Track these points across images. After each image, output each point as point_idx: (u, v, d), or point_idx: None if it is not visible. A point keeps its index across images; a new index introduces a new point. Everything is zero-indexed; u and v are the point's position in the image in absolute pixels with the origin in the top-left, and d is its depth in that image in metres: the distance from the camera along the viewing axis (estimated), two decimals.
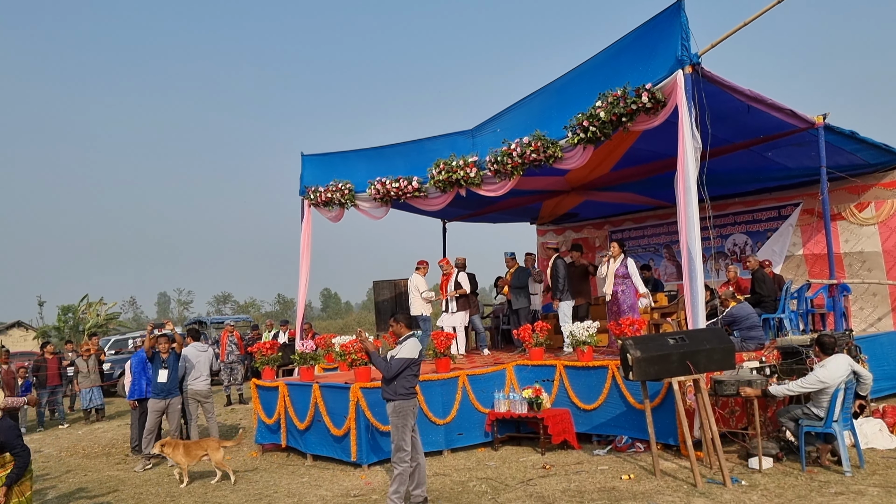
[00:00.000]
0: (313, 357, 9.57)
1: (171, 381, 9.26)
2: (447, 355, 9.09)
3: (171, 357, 9.29)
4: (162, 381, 9.24)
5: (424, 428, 7.84)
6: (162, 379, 9.24)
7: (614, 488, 6.51)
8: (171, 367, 9.25)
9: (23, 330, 43.38)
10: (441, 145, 10.03)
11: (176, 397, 9.31)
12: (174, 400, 9.29)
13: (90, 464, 9.94)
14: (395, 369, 6.16)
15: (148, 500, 7.52)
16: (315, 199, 11.17)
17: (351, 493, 7.12)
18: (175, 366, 9.32)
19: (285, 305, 75.85)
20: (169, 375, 9.23)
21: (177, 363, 9.37)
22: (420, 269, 11.38)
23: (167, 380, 9.23)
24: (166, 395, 9.25)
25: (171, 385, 9.28)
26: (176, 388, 9.35)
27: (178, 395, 9.35)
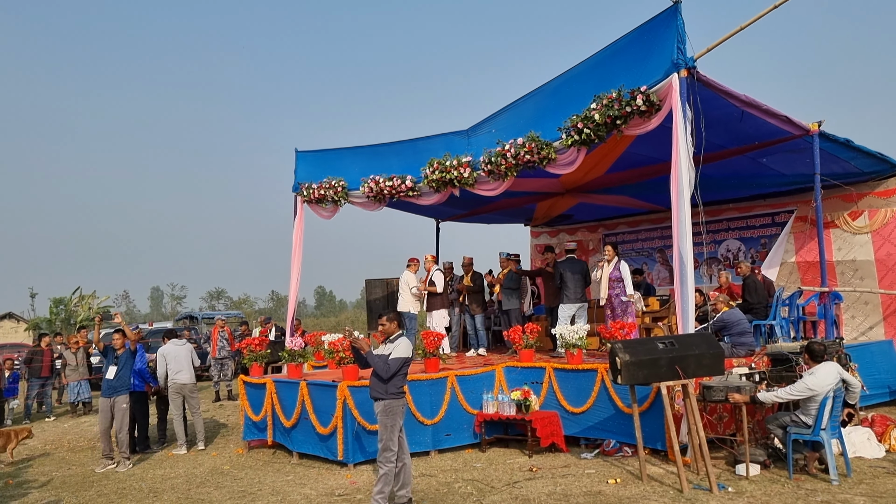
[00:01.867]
0: (302, 354, 9.51)
1: (118, 379, 8.86)
2: (436, 355, 9.04)
3: (125, 353, 8.91)
4: (109, 378, 8.85)
5: (412, 428, 7.78)
6: (109, 375, 8.85)
7: (600, 492, 6.47)
8: (121, 363, 8.87)
9: (14, 321, 43.13)
10: (436, 145, 9.98)
11: (122, 395, 8.87)
12: (119, 398, 8.85)
13: (75, 457, 9.86)
14: (394, 369, 6.11)
15: (130, 496, 7.45)
16: (308, 195, 11.11)
17: (335, 493, 7.07)
18: (127, 363, 8.94)
19: (279, 302, 75.70)
20: (117, 372, 8.83)
21: (129, 360, 8.99)
22: (411, 265, 11.36)
23: (114, 377, 8.84)
24: (112, 392, 8.85)
25: (119, 383, 8.87)
26: (125, 386, 8.93)
27: (124, 394, 8.89)
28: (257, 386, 9.52)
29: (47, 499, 7.47)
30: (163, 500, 7.21)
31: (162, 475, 8.36)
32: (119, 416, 8.84)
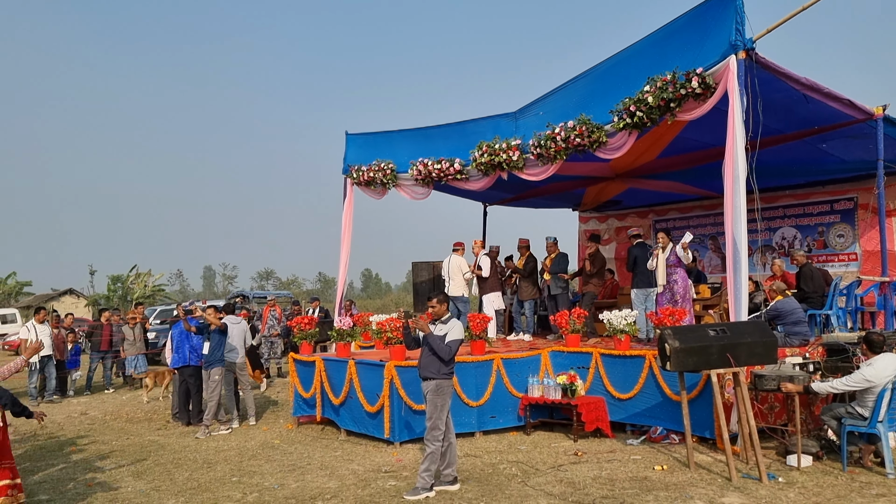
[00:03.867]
0: (350, 334, 9.67)
1: (211, 353, 9.50)
2: (483, 338, 9.09)
3: (216, 330, 9.53)
4: (204, 353, 9.57)
5: (457, 409, 7.85)
6: (204, 350, 9.56)
7: (646, 478, 6.44)
8: (214, 340, 9.51)
9: (74, 297, 44.88)
10: (484, 127, 9.96)
11: (215, 368, 9.50)
12: (213, 370, 9.48)
13: (133, 428, 10.26)
14: (454, 351, 6.22)
15: (185, 465, 7.73)
16: (358, 178, 11.22)
17: (382, 469, 7.20)
18: (221, 340, 9.57)
19: (326, 284, 76.85)
20: (211, 347, 9.50)
21: (221, 337, 9.59)
22: (458, 250, 11.39)
23: (208, 351, 9.51)
24: (206, 365, 9.52)
25: (212, 357, 9.50)
26: (217, 360, 9.54)
27: (217, 367, 9.53)
28: (307, 363, 9.73)
29: (108, 465, 7.80)
30: (216, 470, 7.46)
31: (215, 447, 8.64)
32: (211, 387, 9.43)
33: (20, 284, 46.85)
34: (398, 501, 6.02)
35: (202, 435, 9.27)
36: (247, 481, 6.95)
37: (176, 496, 6.48)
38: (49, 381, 13.15)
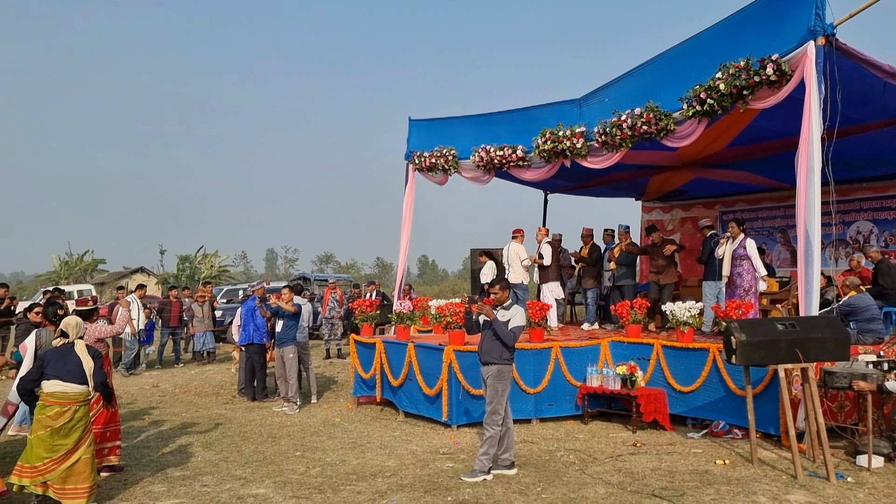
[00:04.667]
0: (410, 317, 9.80)
1: (284, 332, 9.81)
2: (542, 326, 9.08)
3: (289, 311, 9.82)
4: (277, 331, 9.87)
5: (514, 396, 7.87)
6: (278, 329, 9.86)
7: (708, 472, 6.35)
8: (287, 319, 9.80)
9: (145, 276, 46.68)
10: (547, 114, 9.88)
11: (288, 346, 9.78)
12: (286, 349, 9.76)
13: (201, 401, 10.68)
14: (518, 337, 6.29)
15: (251, 438, 8.02)
16: (420, 163, 11.31)
17: (440, 451, 7.31)
18: (292, 320, 9.84)
19: (384, 269, 77.68)
20: (284, 326, 9.81)
21: (294, 317, 9.85)
22: (517, 237, 11.37)
23: (281, 330, 9.81)
24: (280, 344, 9.81)
25: (285, 336, 9.81)
26: (290, 339, 9.83)
27: (290, 345, 9.81)
28: (367, 345, 9.92)
29: (179, 436, 8.16)
30: (280, 444, 7.72)
31: (279, 423, 8.93)
32: (287, 365, 9.71)
33: (95, 262, 49.02)
34: (456, 482, 6.11)
35: (290, 411, 9.56)
36: (310, 456, 7.17)
37: (243, 467, 6.74)
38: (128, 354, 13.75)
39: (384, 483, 6.14)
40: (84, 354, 5.52)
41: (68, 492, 5.33)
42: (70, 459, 5.36)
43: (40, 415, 5.40)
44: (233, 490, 5.98)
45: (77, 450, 5.39)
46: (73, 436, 5.39)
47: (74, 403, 5.42)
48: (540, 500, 5.63)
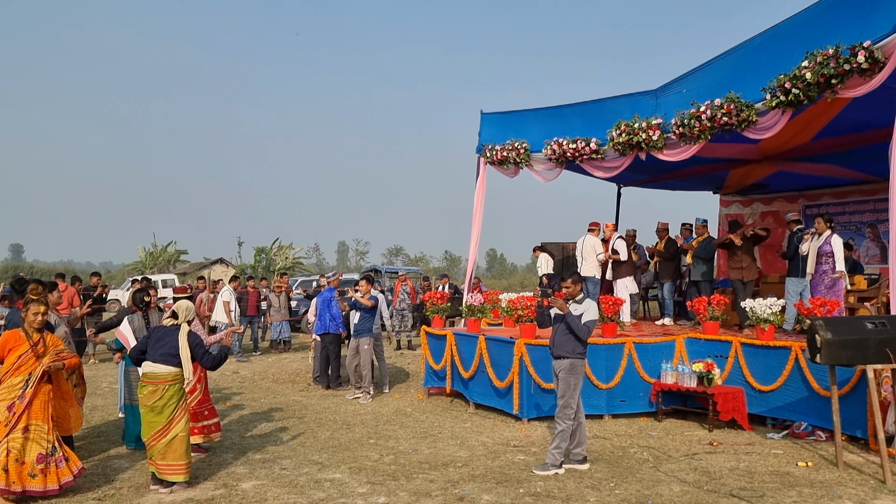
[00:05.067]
0: (481, 310, 9.85)
1: (360, 323, 10.01)
2: (614, 321, 8.97)
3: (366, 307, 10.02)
4: (354, 322, 10.09)
5: (586, 391, 7.81)
6: (354, 320, 10.08)
7: (789, 473, 6.15)
8: (363, 311, 10.00)
9: (224, 266, 48.50)
10: (622, 106, 9.70)
11: (364, 337, 9.96)
12: (362, 339, 9.95)
13: (278, 388, 11.05)
14: (591, 331, 6.29)
15: (327, 425, 8.26)
16: (491, 157, 11.30)
17: (511, 443, 7.35)
18: (369, 311, 10.01)
19: (452, 262, 78.02)
20: (360, 317, 10.00)
21: (370, 309, 10.01)
22: (594, 230, 11.25)
23: (357, 321, 10.02)
24: (356, 334, 10.02)
25: (362, 326, 9.99)
26: (366, 329, 10.01)
27: (366, 336, 9.98)
28: (438, 337, 10.03)
29: (259, 420, 8.48)
30: (354, 431, 7.92)
31: (353, 411, 9.16)
32: (362, 355, 9.93)
33: (178, 252, 51.25)
34: (527, 475, 6.14)
35: (364, 400, 9.78)
36: (383, 444, 7.33)
37: (320, 452, 6.96)
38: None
39: (456, 473, 6.22)
40: (184, 339, 5.83)
41: (169, 467, 5.68)
42: (167, 436, 5.69)
43: (140, 394, 5.81)
44: (310, 474, 6.19)
45: (171, 427, 5.71)
46: (165, 413, 5.71)
47: (164, 383, 5.74)
48: (613, 495, 5.59)
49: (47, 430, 5.42)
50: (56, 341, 5.74)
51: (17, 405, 5.34)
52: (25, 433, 5.33)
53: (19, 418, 5.32)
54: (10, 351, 5.44)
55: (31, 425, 5.36)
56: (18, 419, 5.31)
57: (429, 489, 5.74)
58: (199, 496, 5.57)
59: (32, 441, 5.34)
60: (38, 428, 5.38)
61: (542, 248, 15.13)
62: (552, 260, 14.97)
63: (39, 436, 5.37)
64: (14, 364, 5.41)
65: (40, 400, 5.45)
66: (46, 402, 5.48)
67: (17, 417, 5.31)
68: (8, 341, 5.47)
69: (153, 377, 5.77)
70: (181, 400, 5.85)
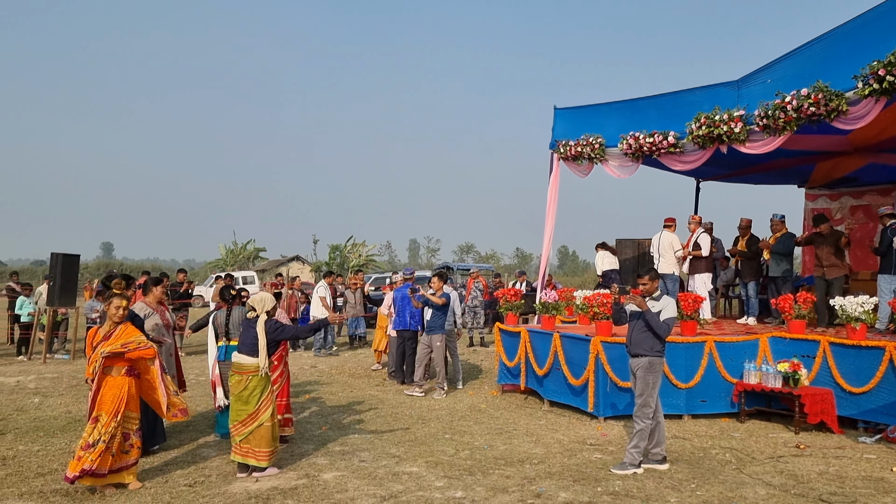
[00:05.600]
0: (555, 307, 9.78)
1: (433, 320, 10.14)
2: (694, 318, 8.75)
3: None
4: (427, 319, 10.24)
5: (664, 390, 7.66)
6: (427, 317, 10.22)
7: (883, 479, 5.87)
8: (435, 308, 10.12)
9: (300, 263, 49.84)
10: (701, 97, 9.43)
11: (436, 334, 10.09)
12: (434, 336, 10.09)
13: (355, 382, 11.30)
14: (671, 329, 6.18)
15: (402, 419, 8.40)
16: (565, 152, 11.19)
17: (587, 442, 7.28)
18: (441, 308, 10.10)
19: (523, 259, 77.63)
20: (433, 314, 10.14)
21: (443, 307, 10.10)
22: (670, 226, 10.99)
23: (430, 317, 10.15)
24: (428, 331, 10.16)
25: (434, 324, 10.13)
26: (439, 327, 10.13)
27: (438, 333, 10.11)
28: (512, 334, 10.03)
29: (337, 414, 8.70)
30: (430, 426, 8.02)
31: (428, 406, 9.27)
32: (435, 352, 10.09)
33: (257, 250, 53.03)
34: (605, 474, 6.08)
35: (438, 395, 9.91)
36: (458, 439, 7.40)
37: (397, 446, 7.09)
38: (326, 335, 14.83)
39: (532, 470, 6.22)
40: (261, 329, 6.06)
41: (253, 452, 5.94)
42: (252, 425, 5.95)
43: (229, 383, 6.12)
44: (388, 467, 6.31)
45: (257, 416, 5.96)
46: (251, 402, 5.98)
47: (248, 374, 6.01)
48: (694, 497, 5.47)
49: (105, 422, 5.56)
50: (130, 333, 5.83)
51: (90, 395, 5.67)
52: (94, 423, 5.57)
53: (92, 408, 5.61)
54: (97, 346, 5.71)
55: (100, 416, 5.57)
56: (92, 409, 5.61)
57: (505, 485, 5.77)
58: (283, 485, 5.78)
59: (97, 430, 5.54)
60: (102, 419, 5.57)
61: (603, 246, 14.88)
62: (613, 257, 14.70)
63: (98, 428, 5.55)
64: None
65: (112, 392, 5.64)
66: (119, 396, 5.64)
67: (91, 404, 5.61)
68: (95, 337, 5.78)
69: (238, 367, 6.05)
70: (265, 390, 6.08)
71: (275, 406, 6.20)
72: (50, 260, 13.41)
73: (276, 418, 6.18)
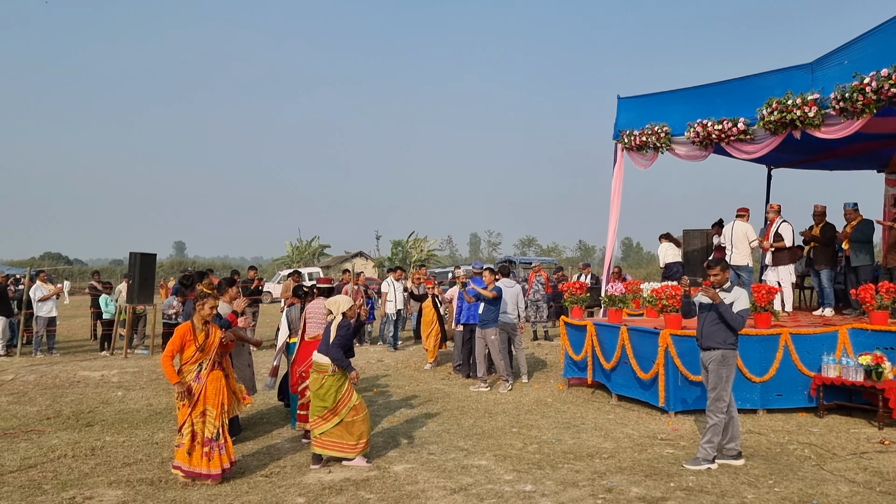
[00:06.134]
0: (622, 300, 9.64)
1: (485, 314, 10.11)
2: (768, 310, 8.48)
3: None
4: (479, 313, 10.22)
5: (738, 384, 7.47)
6: (479, 311, 10.21)
7: None
8: (488, 302, 10.08)
9: (363, 259, 50.56)
10: (772, 82, 9.11)
11: (489, 328, 10.06)
12: (487, 330, 10.07)
13: (420, 376, 11.42)
14: (745, 321, 6.05)
15: (469, 413, 8.45)
16: (629, 142, 11.00)
17: (658, 436, 7.17)
18: (493, 302, 10.07)
19: (586, 251, 76.71)
20: (484, 309, 10.10)
21: (495, 301, 10.08)
22: (743, 215, 10.65)
23: (482, 311, 10.14)
24: (482, 325, 10.17)
25: (487, 317, 10.09)
26: (492, 320, 10.10)
27: (491, 327, 10.07)
28: (578, 327, 9.93)
29: (405, 407, 8.82)
30: (496, 420, 8.05)
31: (494, 400, 9.29)
32: (491, 346, 10.09)
33: (321, 247, 54.13)
34: (678, 469, 5.97)
35: (504, 389, 9.91)
36: (525, 433, 7.39)
37: (464, 439, 7.14)
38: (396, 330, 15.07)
39: (602, 464, 6.17)
40: (334, 331, 6.20)
41: (333, 444, 6.16)
42: (332, 420, 6.13)
43: (310, 380, 6.37)
44: (457, 459, 6.37)
45: (337, 412, 6.13)
46: (328, 399, 6.13)
47: (324, 373, 6.15)
48: (772, 493, 5.32)
49: (216, 415, 5.82)
50: (218, 331, 6.09)
51: (195, 386, 5.84)
52: (203, 417, 5.81)
53: (198, 400, 5.82)
54: (187, 344, 5.90)
55: (206, 410, 5.83)
56: (197, 401, 5.82)
57: (575, 479, 5.74)
58: (355, 476, 5.90)
59: (206, 424, 5.80)
60: (209, 413, 5.83)
61: (667, 237, 14.53)
62: (677, 249, 14.33)
63: (210, 420, 5.81)
64: (191, 358, 5.88)
65: (213, 386, 5.89)
66: (219, 389, 5.91)
67: (196, 399, 5.83)
68: (185, 334, 5.94)
69: (317, 366, 6.24)
70: (342, 388, 6.20)
71: (359, 402, 6.30)
72: (129, 259, 14.00)
73: (362, 412, 6.27)
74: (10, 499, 5.40)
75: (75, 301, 32.52)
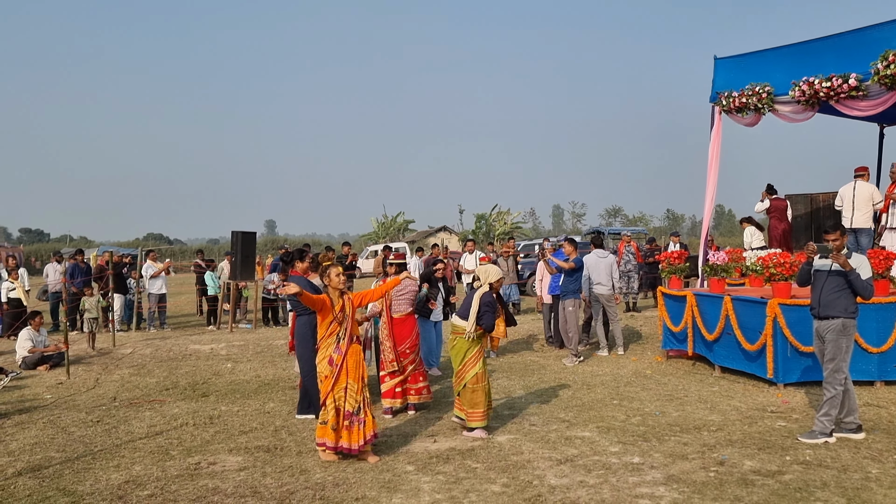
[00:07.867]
0: (725, 269, 9.31)
1: (564, 285, 10.10)
2: (886, 277, 8.00)
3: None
4: (559, 284, 10.19)
5: (854, 355, 7.06)
6: (560, 282, 10.18)
7: None
8: (567, 274, 10.06)
9: (447, 233, 50.94)
10: (889, 33, 8.46)
11: (568, 299, 10.01)
12: (566, 301, 10.05)
13: (513, 348, 11.44)
14: (873, 288, 5.82)
15: (567, 385, 8.41)
16: (728, 104, 10.52)
17: (768, 409, 6.94)
18: (573, 274, 10.04)
19: (674, 221, 74.51)
20: (563, 280, 10.11)
21: (575, 273, 10.03)
22: (863, 175, 10.04)
23: (561, 283, 10.13)
24: (562, 296, 10.12)
25: (566, 288, 10.09)
26: (571, 291, 10.05)
27: (570, 298, 10.00)
28: (676, 298, 9.69)
29: (500, 377, 8.87)
30: (595, 392, 7.99)
31: (591, 372, 9.23)
32: (567, 317, 10.08)
33: (406, 222, 54.87)
34: (792, 442, 5.77)
35: (569, 363, 9.84)
36: (627, 405, 7.31)
37: (565, 411, 7.14)
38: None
39: (711, 437, 6.04)
40: (477, 299, 6.37)
41: (462, 408, 6.37)
42: (460, 382, 6.35)
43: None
44: (559, 431, 6.38)
45: (462, 375, 6.34)
46: (457, 359, 6.41)
47: (457, 335, 6.42)
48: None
49: (357, 389, 5.79)
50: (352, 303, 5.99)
51: (336, 357, 5.78)
52: (344, 392, 5.76)
53: (339, 374, 5.75)
54: (325, 313, 5.80)
55: (347, 385, 5.77)
56: (339, 374, 5.75)
57: (684, 452, 5.64)
58: (460, 446, 6.01)
59: (348, 399, 5.76)
60: (351, 387, 5.79)
61: (749, 221, 13.91)
62: (760, 233, 13.74)
63: (351, 395, 5.78)
64: (327, 331, 5.83)
65: (353, 359, 5.84)
66: (359, 362, 5.89)
67: (338, 370, 5.74)
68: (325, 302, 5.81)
69: (454, 328, 6.52)
70: (468, 353, 6.34)
71: (482, 371, 6.36)
72: (231, 237, 14.60)
73: (482, 382, 6.33)
74: (143, 463, 5.81)
75: (178, 278, 34.36)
________________________________________
● Work request: As the answer, set down only the lines from the data above between the one holding "7: (614, 488, 6.51)" and the one holding "27: (178, 395, 9.35)", inclusive, exactly as they read.

● Output below:
7: (614, 488, 6.51)
8: (171, 367, 9.25)
9: (23, 330, 43.38)
10: (441, 145, 10.03)
11: (176, 397, 9.31)
12: (174, 400, 9.29)
13: (90, 464, 9.94)
14: (395, 369, 6.16)
15: (148, 500, 7.52)
16: (315, 199, 11.17)
17: (351, 493, 7.12)
18: (175, 366, 9.32)
19: (285, 305, 75.85)
20: (169, 375, 9.23)
21: (177, 363, 9.37)
22: (420, 269, 11.38)
23: (167, 380, 9.23)
24: (166, 395, 9.25)
25: (171, 385, 9.28)
26: (176, 388, 9.35)
27: (178, 395, 9.35)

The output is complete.